Caldo e allenamento: perché fare sport nelle ore più calde può diventare un pericolo

Con temperature che superano abbondantemente i 30 gradi e un tasso di umidità elevato, praticare allenamento con il caldo nelle ore centrali della giornata può mettere a dura prova il nostro organismo. A lanciare l'allarme è il medico dello sport Patrizio Sarto, direttore della Medicina dello Sport dell'ospedale di Treviso, che invita gli sportivi a non sottovalutare i segnali del corpo. Secondo lo specialista, il caldo costringe il cuore a un doppio lavoro: da una parte deve disperdere il calore corporeo, dall'altra continuare a garantire il flusso di sangue necessario ai muscoli durante lo sforzo fisico. Una situazione che può diventare particolarmente rischiosa, soprattutto per chi soffre di problemi cardiaci non ancora diagnosticati. Non bisogna pensare che essere allenati renda immuni da questi pericoli. Anche chi pratica sport regolarmente può andare incontro a disidratazione, cali di pressione o malori improvvisi se continua ad allenarsi nelle ore più afose.
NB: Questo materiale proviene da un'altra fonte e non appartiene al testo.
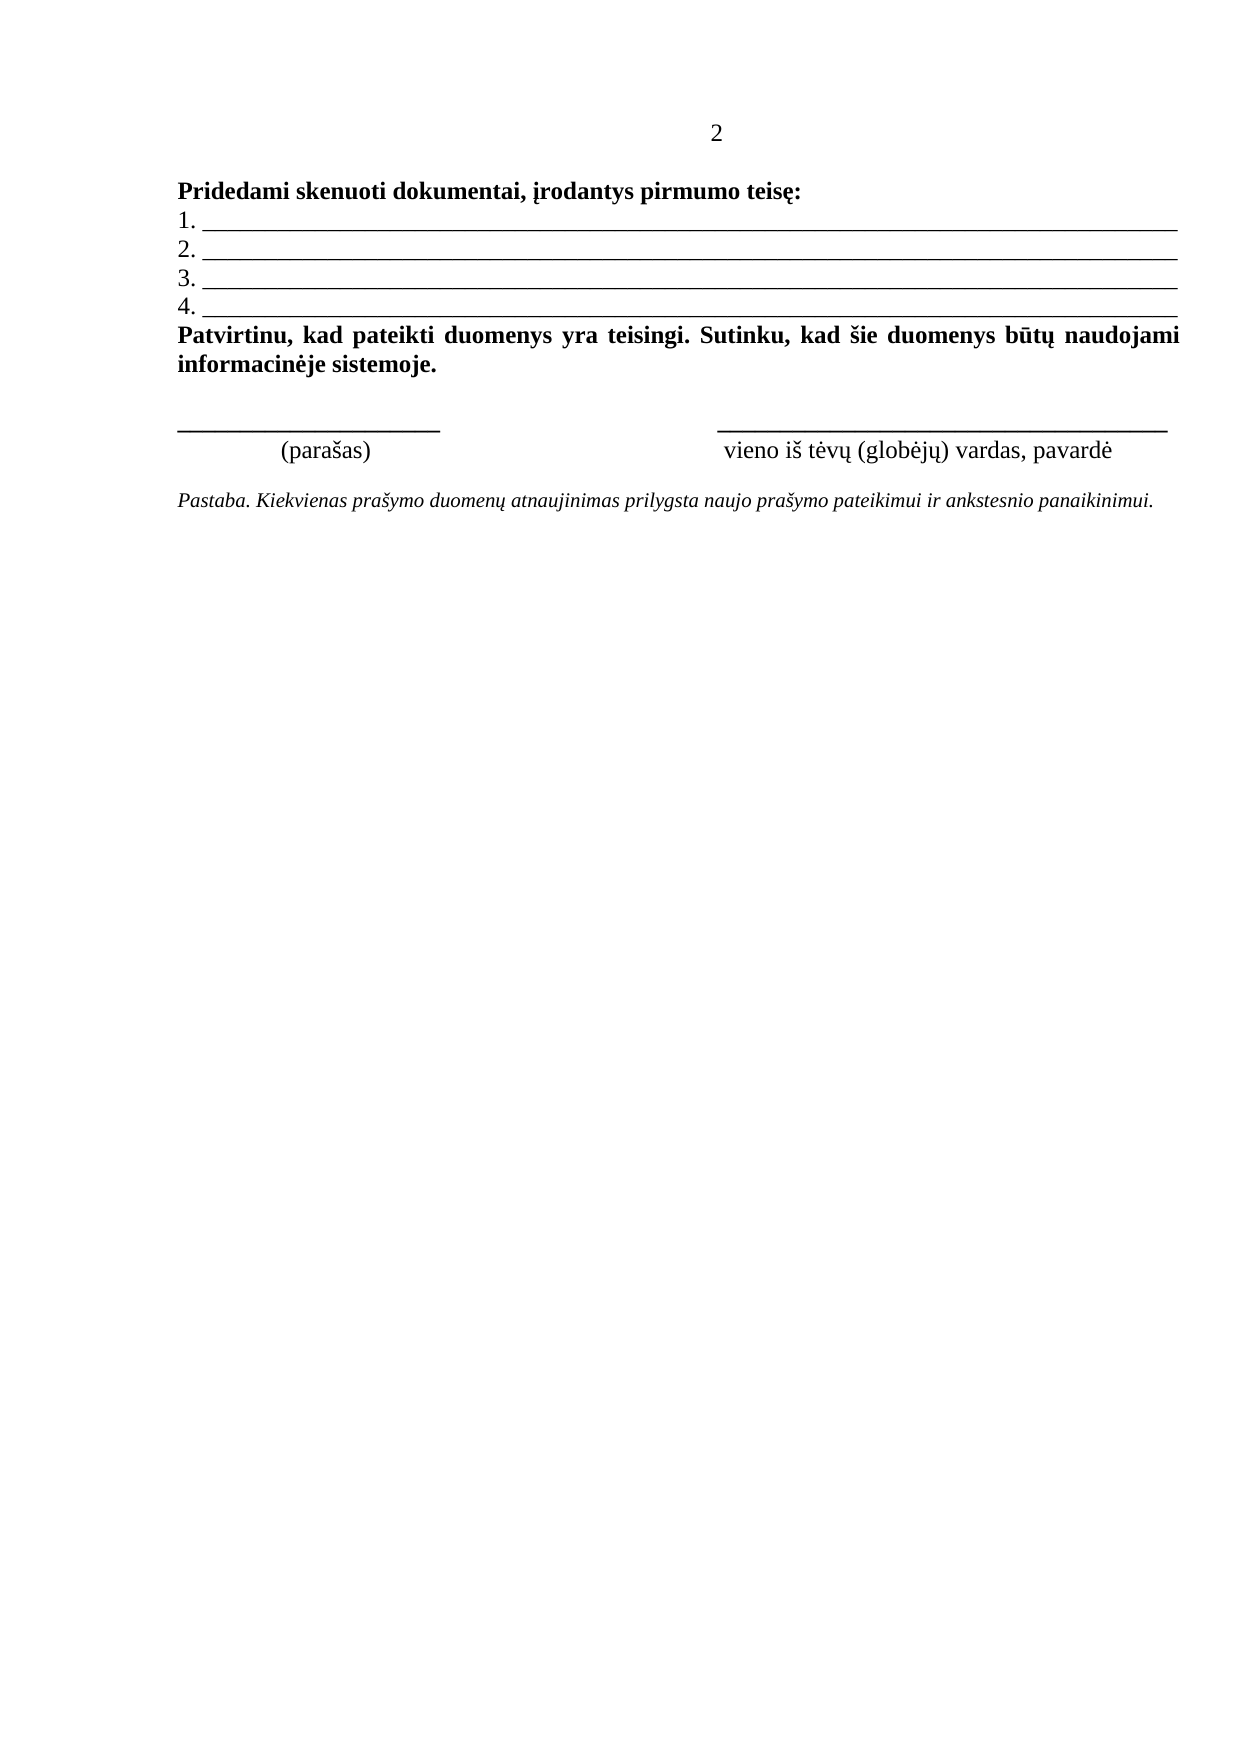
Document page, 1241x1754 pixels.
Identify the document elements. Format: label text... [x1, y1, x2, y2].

text _____________________ ____________________________________ [177, 406, 1181, 435]
text (parašas) vieno iš tėvų (globėjų) vardas, pavardė [177, 435, 1181, 464]
text 1. ______________________________________________________________________________ [177, 205, 1181, 234]
text 3. ______________________________________________________________________________ [177, 263, 1181, 291]
text Pastaba. Kiekvienas prašymo duomenų atnaujinimas prilygsta naujo prašymo pateikimui ir ankstesnio panaikinimui. [177, 488, 1181, 512]
text Patvirtinu, kad pateikti duomenys yra teisingi. Sutinku, kad šie duomenys būtų naudojami informacinėje sistemoje. [177, 320, 1181, 378]
text 4. ______________________________________________________________________________ [177, 291, 1181, 320]
text Pridedami skenuoti dokumentai, įrodantys pirmumo teisę: [177, 176, 1181, 205]
text 2. ______________________________________________________________________________ [177, 234, 1181, 263]
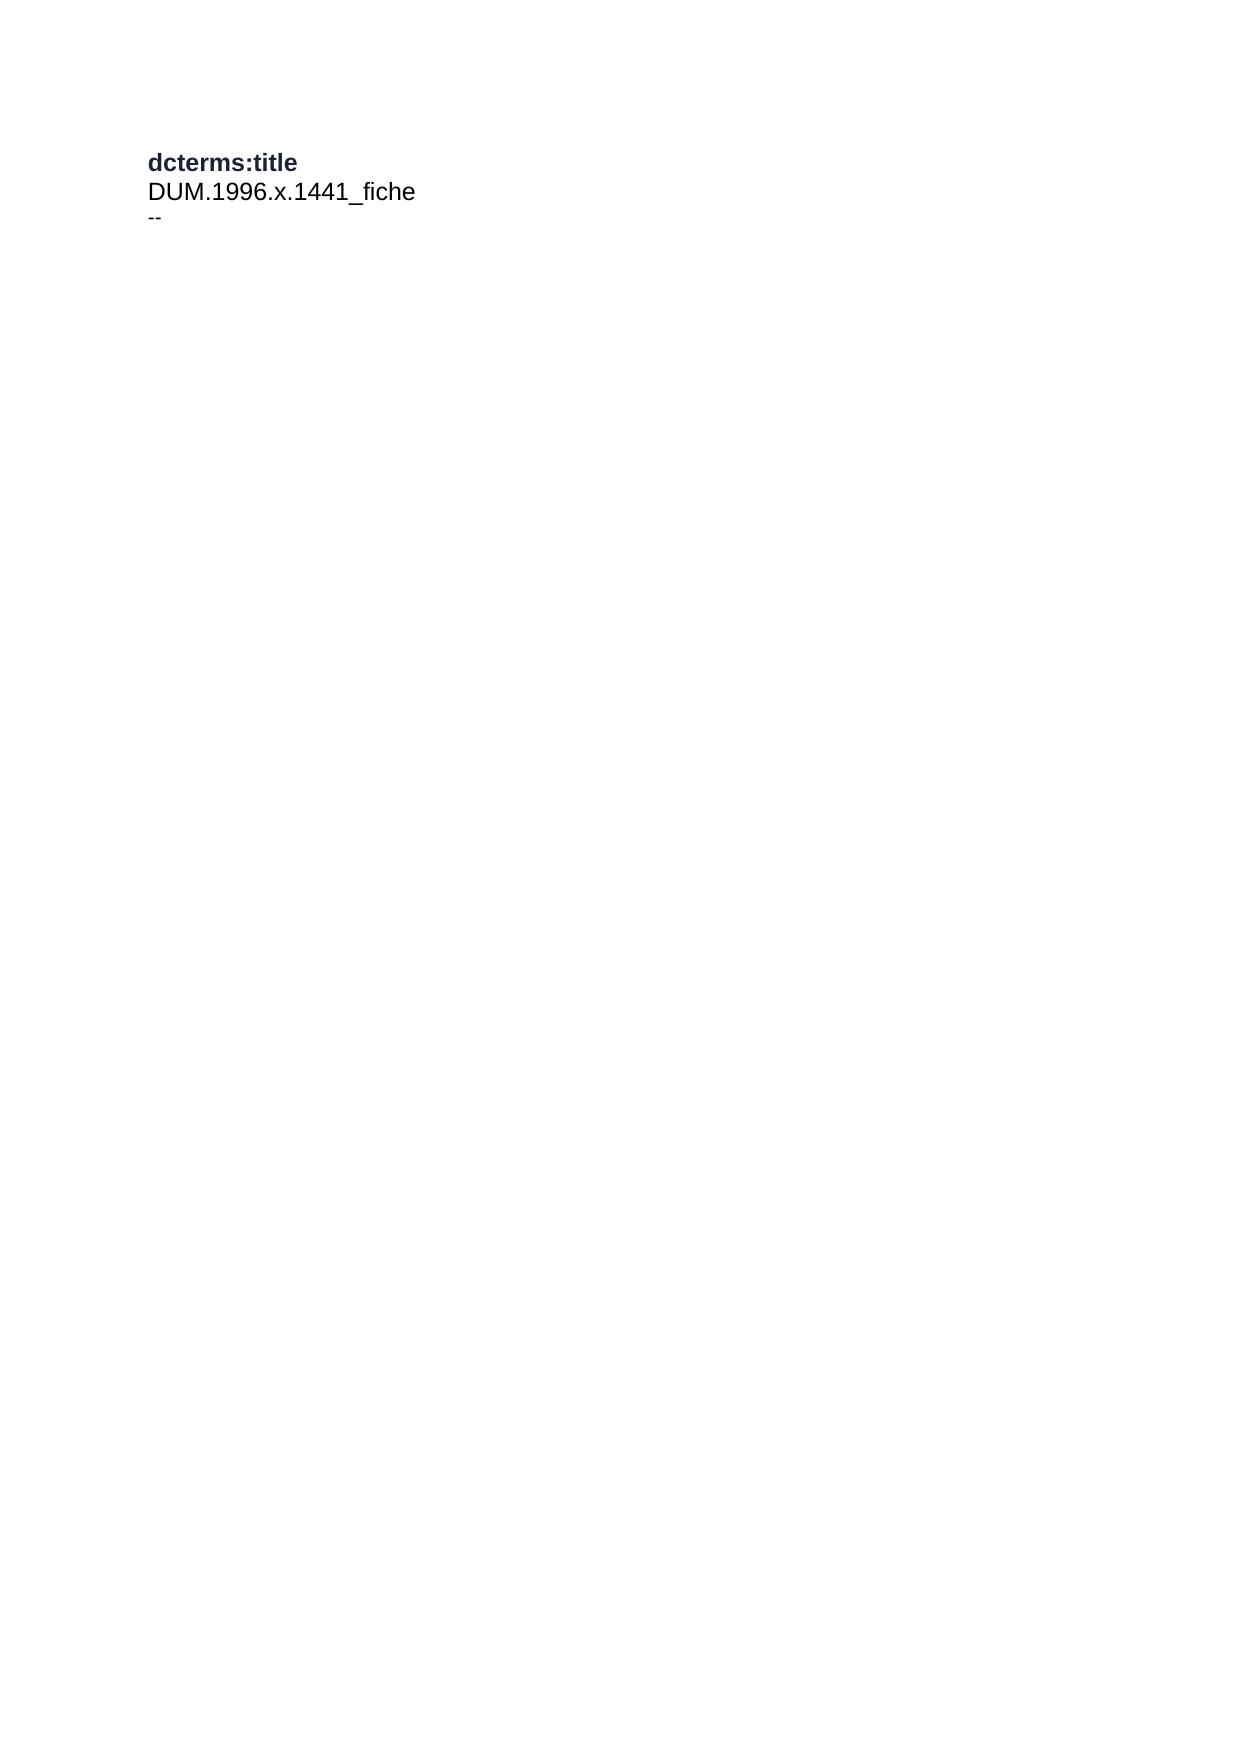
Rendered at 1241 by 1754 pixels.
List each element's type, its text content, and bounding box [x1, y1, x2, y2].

text -- [148, 205, 1092, 229]
text DUM.1996.x.1441_fiche [148, 176, 1092, 205]
text dcterms:title [148, 148, 1092, 176]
I segnali da non ignorare durante l'allenamento con il caldo

Chi decide comunque di fare sport con il caldo deve prestare molta attenzione ai segnali che il corpo invia. Nausea, mal di testa, debolezza muscolare, brividi e senso di stanchezza improvvisa sono campanelli d'allarme da non sottovalutare: quando compaiono è necessario interrompere immediatamente l'attività fisica. L'indicazione degli esperti è semplice: se proprio non si vuole rinunciare all'allenamento, è preferibile uscire molto presto al mattino, possibilmente prima delle sei. Nemmeno la sera rappresenta sempre una soluzione ideale, perché l'asfalto continua a rilasciare il calore accumulato durante tutta la giornata. Fondamentale anche l'idratazione. Bere soltanto quando compare la sete può essere già troppo tardi, perché significa che una parte importante dei liquidi è stata già persa.
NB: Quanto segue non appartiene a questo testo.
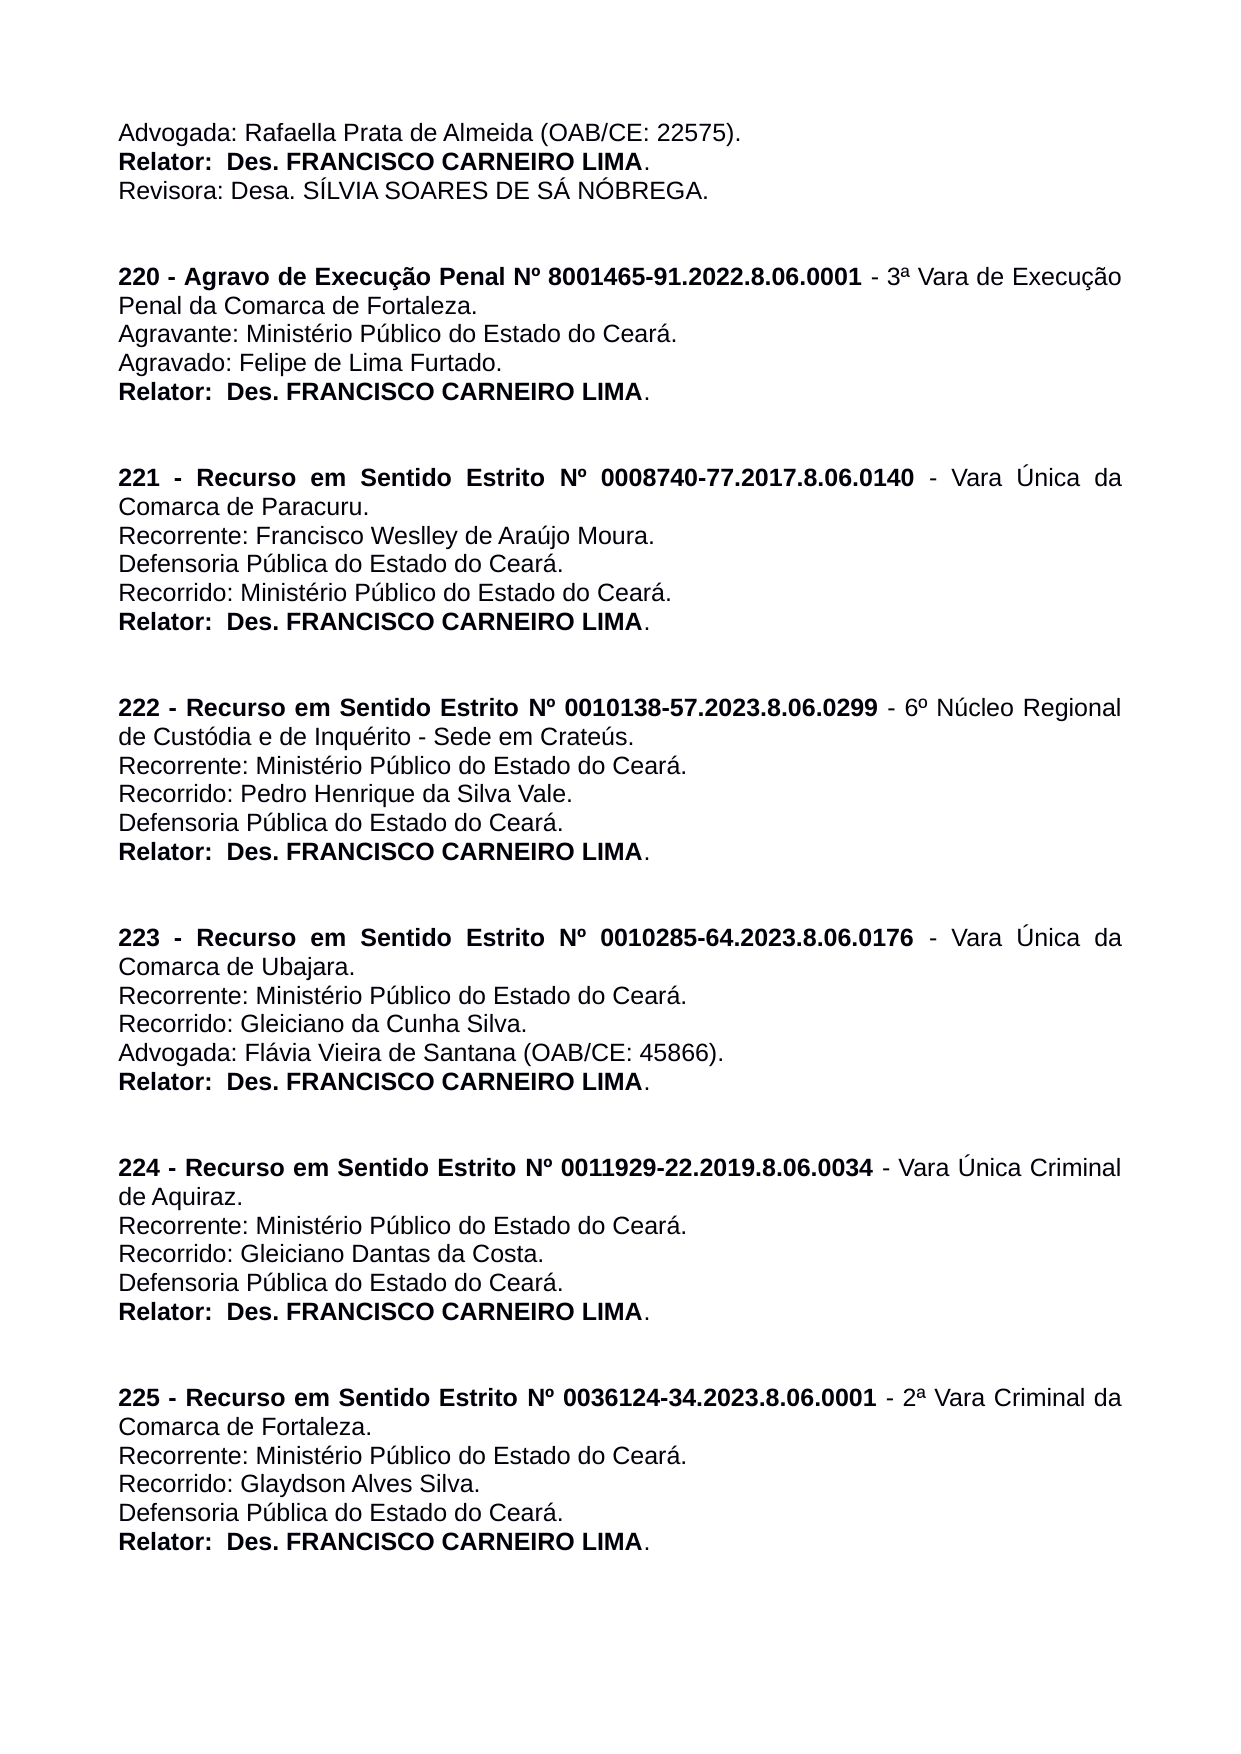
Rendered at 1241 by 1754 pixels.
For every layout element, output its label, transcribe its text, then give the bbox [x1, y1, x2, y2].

text Recorrente: Francisco Weslley de Araújo Moura. [118, 521, 1122, 549]
text 220 - Agravo de Execução Penal Nº 8001465-91.2022.8.06.0001 - 3ª Vara de Execução Penal da Comarca de Fortaleza. [118, 262, 1122, 319]
text 221 - Recurso em Sentido Estrito Nº 0008740-77.2017.8.06.0140 - Vara Única da Comarca de Paracuru. [118, 463, 1122, 521]
text Advogada: Rafaella Prata de Almeida (OAB/CE: 22575). [118, 118, 1122, 147]
text Defensoria Pública do Estado do Ceará. [118, 1498, 1122, 1527]
text Relator: Des. FRANCISCO CARNEIRO LIMA. [118, 607, 1122, 636]
text Relator: Des. FRANCISCO CARNEIRO LIMA. [118, 377, 1122, 406]
text Recorrido: Gleiciano Dantas da Costa. [118, 1239, 1122, 1268]
text Recorrido: Ministério Público do Estado do Ceará. [118, 578, 1122, 607]
text Defensoria Pública do Estado do Ceará. [118, 1268, 1122, 1297]
text Recorrente: Ministério Público do Estado do Ceará. [118, 981, 1122, 1009]
text Revisora: Desa. SÍLVIA SOARES DE SÁ NÓBREGA. [118, 176, 1122, 204]
text Defensoria Pública do Estado do Ceará. [118, 808, 1122, 837]
text Relator: Des. FRANCISCO CARNEIRO LIMA. [118, 147, 1122, 176]
text 222 - Recurso em Sentido Estrito Nº 0010138-57.2023.8.06.0299 - 6º Núcleo Regional de Custódia e de Inquérito - Sede em Crateús. [118, 693, 1122, 751]
text 225 - Recurso em Sentido Estrito Nº 0036124-34.2023.8.06.0001 - 2ª Vara Criminal da Comarca de Fortaleza. [118, 1383, 1122, 1441]
text Agravante: Ministério Público do Estado do Ceará. [118, 319, 1122, 348]
text Defensoria Pública do Estado do Ceará. [118, 549, 1122, 578]
text Recorrido: Pedro Henrique da Silva Vale. [118, 779, 1122, 808]
text Recorrente: Ministério Público do Estado do Ceará. [118, 751, 1122, 779]
text Recorrido: Gleiciano da Cunha Silva. [118, 1009, 1122, 1038]
text Agravado: Felipe de Lima Furtado. [118, 348, 1122, 377]
text Recorrente: Ministério Público do Estado do Ceará. [118, 1211, 1122, 1239]
text Relator: Des. FRANCISCO CARNEIRO LIMA. [118, 1067, 1122, 1096]
text Recorrente: Ministério Público do Estado do Ceará. [118, 1441, 1122, 1469]
text Relator: Des. FRANCISCO CARNEIRO LIMA. [118, 1527, 1122, 1556]
text 224 - Recurso em Sentido Estrito Nº 0011929-22.2019.8.06.0034 - Vara Única Criminal de Aquiraz. [118, 1153, 1122, 1211]
text Advogada: Flávia Vieira de Santana (OAB/CE: 45866). [118, 1038, 1122, 1067]
text 223 - Recurso em Sentido Estrito Nº 0010285-64.2023.8.06.0176 - Vara Única da Comarca de Ubajara. [118, 923, 1122, 981]
text Recorrido: Glaydson Alves Silva. [118, 1469, 1122, 1498]
text Relator: Des. FRANCISCO CARNEIRO LIMA. [118, 837, 1122, 866]
text Relator: Des. FRANCISCO CARNEIRO LIMA. [118, 1297, 1122, 1326]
Per molti appassionati di corsa, ciclismo, tennis o padel fermarsi può sembrare un passo indietro. In realtà gli specialisti rassicurano gli sportivi: sospendere gli allenamenti durante un'ondata di calore non significa perdere la preparazione. La regola più importante resta una sola: ascoltare il proprio corpo. Perché nessun allenamento vale il rischio di mettere sotto stress cuore e organismo in condizioni climatiche estreme.